水稲品種「富富富」の普及拡大に向けて

         〜新品種誕生に込められた思い〜         

                                          作 井 英 人

  この随想は、私は富山県に在職中、水稲品種「富富富」の開発や誕生に関わりましたが、その

誕生の経過や今後の普及拡大に込められた関係者の思いについて述べたものです。

 本稿を作成するにあたり、ご協力を
いただいた関係者の皆様に心から感謝を申し上げます。

<本文>

 水稲品種「富富富」は、富山県が、主要ブランド米「コシヒカリ」の課題である

@夏の高温で米が白く濁りやすいA草丈が長く風水害で倒伏しやすいBいもち病に

弱い、という3点を改良するため、平成15年から高温でも高品質な米となる遺伝子の

探索を始め13年間をかけて育成した品種です。その名称は一般公募し全国9,411件の

応募から、富山の水・大地・人の3つの富が育て、消費者が「ふふふ」と笑顔で幸せに

なり、漢字圏への輸出の願いも込め「富富富」と命名され、平成30年に本格デビュー

しました。

  私は、当時、県職員として本品種の誕生に関わってきました。今世紀初頭から、夏の

高温による「コシヒカリ」の品質低下が問題となるなか、県では、気象変動に強い早生

「てんたかく」の育成や「コシヒカリ」の遅植による出穂期の高温回避等の技術対策を進め

てきましたが、「コシヒカリ」の課題を克服する品種の育成が急務でした。
 

 その開発には、県農業研究所育種課の蛯谷武志氏(平成29年逝去)が中心となり、

関係者が情熱を注いで新品種の育成を進めました。 その手法は、遺伝子組換えではない

DNAマーカー育種」という新技術により、「コシヒカリ」の良食味の特性を有しつつ、

その課題を克服する品種を育成しました。
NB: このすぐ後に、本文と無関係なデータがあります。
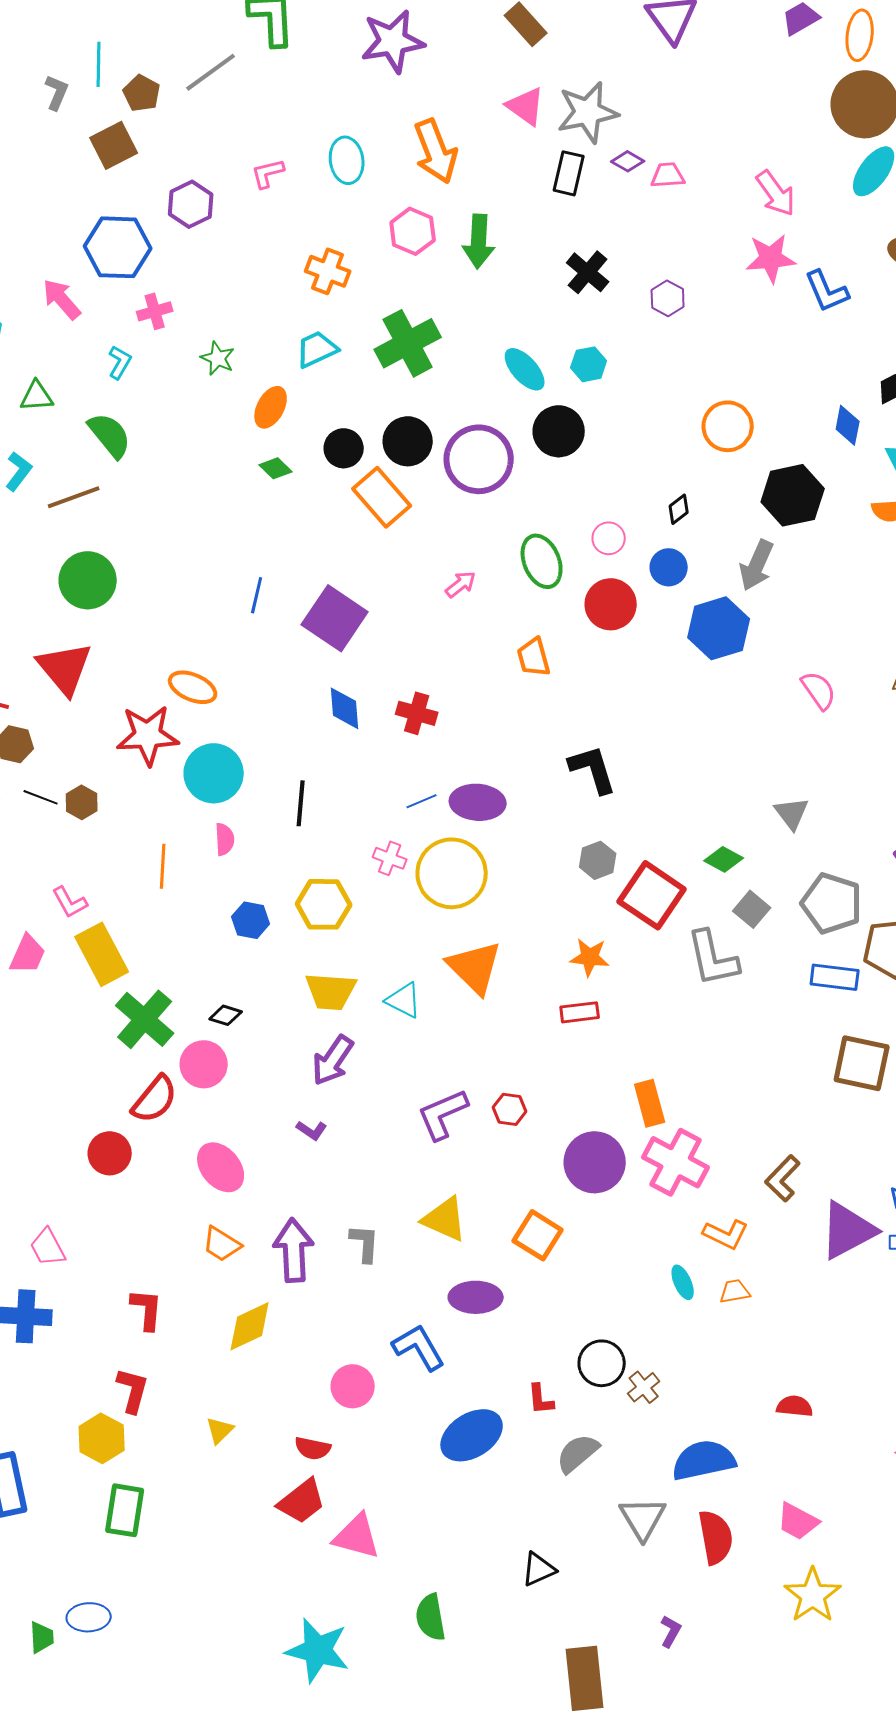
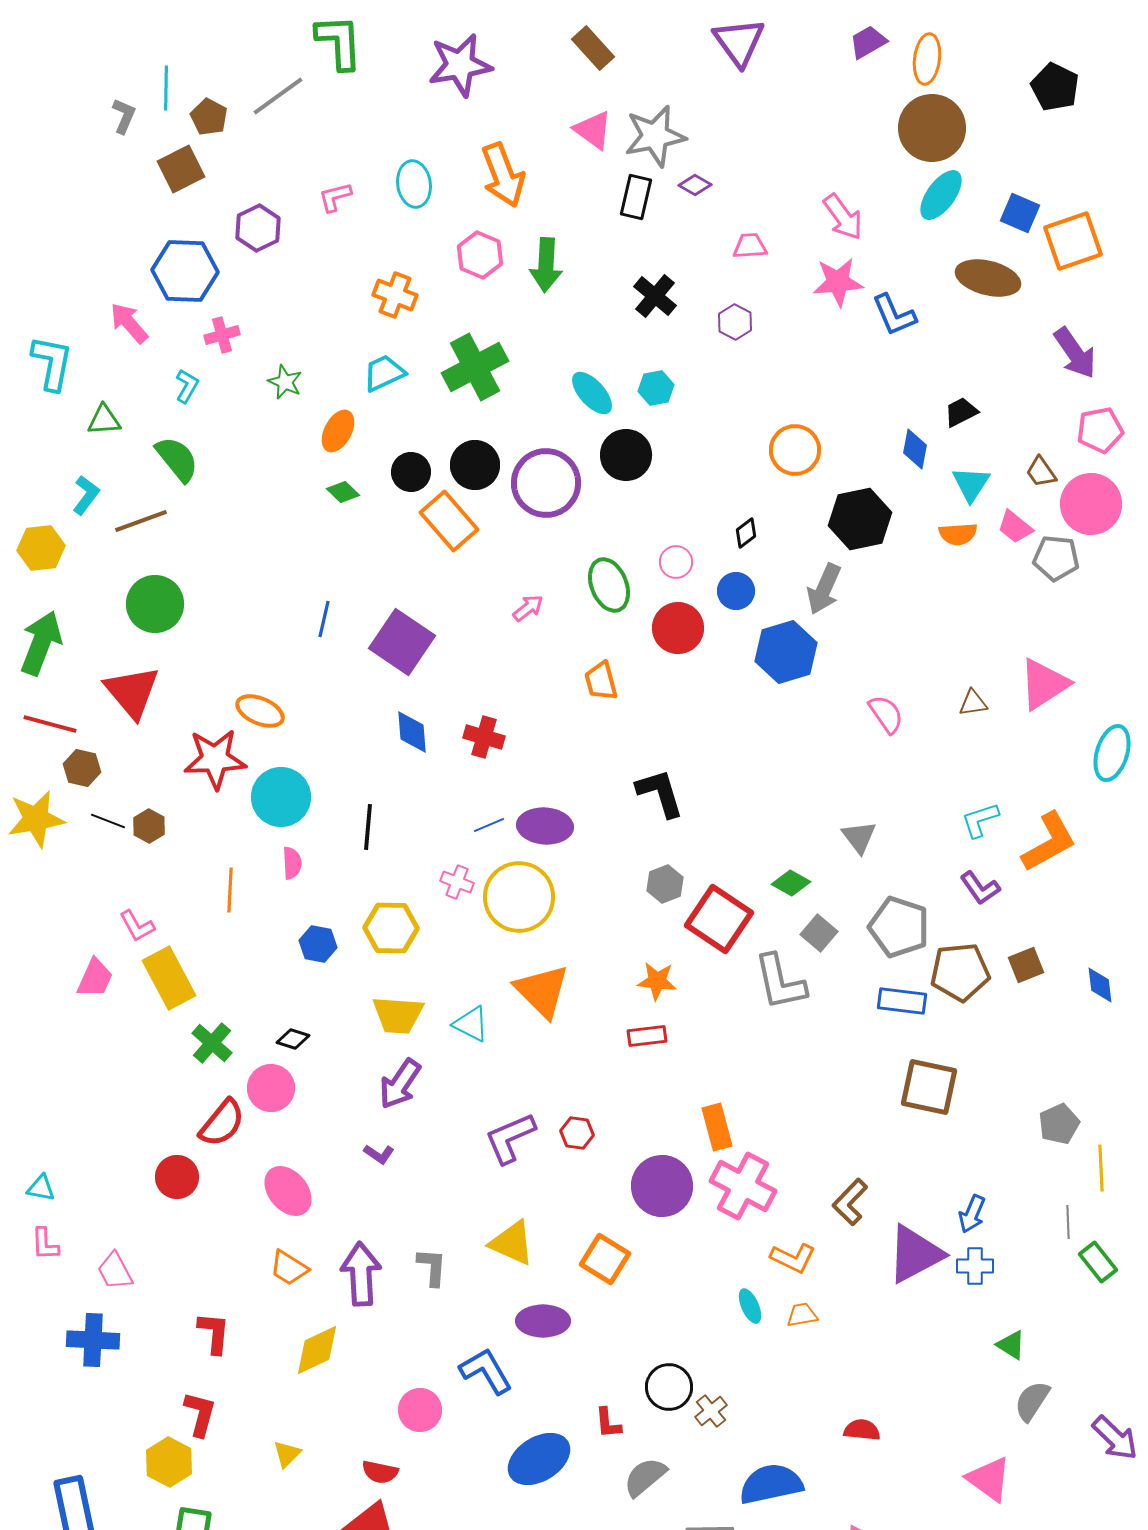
pink trapezoid: (668, 175) -> (750, 246), moved
green cross: (145, 1019) -> (212, 1043), size x0.7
本県の水稲育種にご指導いただいてきた東京

大学大学院農学生命科学研究科教授 井澤 毅氏は、「「富富富」は、まぎれもなく、

本格的なゲノム育種技術を駆使した実用品種」と評価されました。本品種は、いもち病に

強いので減農薬で栽培でき、甘みもあり冷めても美味しいことから、生産・消費の両者に

メリットがあります。

 令和5年の夏は異常高温となり、本県でも「コシヒカリ」の1等比率の低下が問題となっていま

したが、「富富富」は、関係者が「「コシヒカリ」を越える品種を」との熱い思いで開発しました。

皆様にはどうかその思いをご理解いただき、そして「富富富」が持つ力を発揮し、将来、

本県を代表するブランド米に育っていくことを願っています。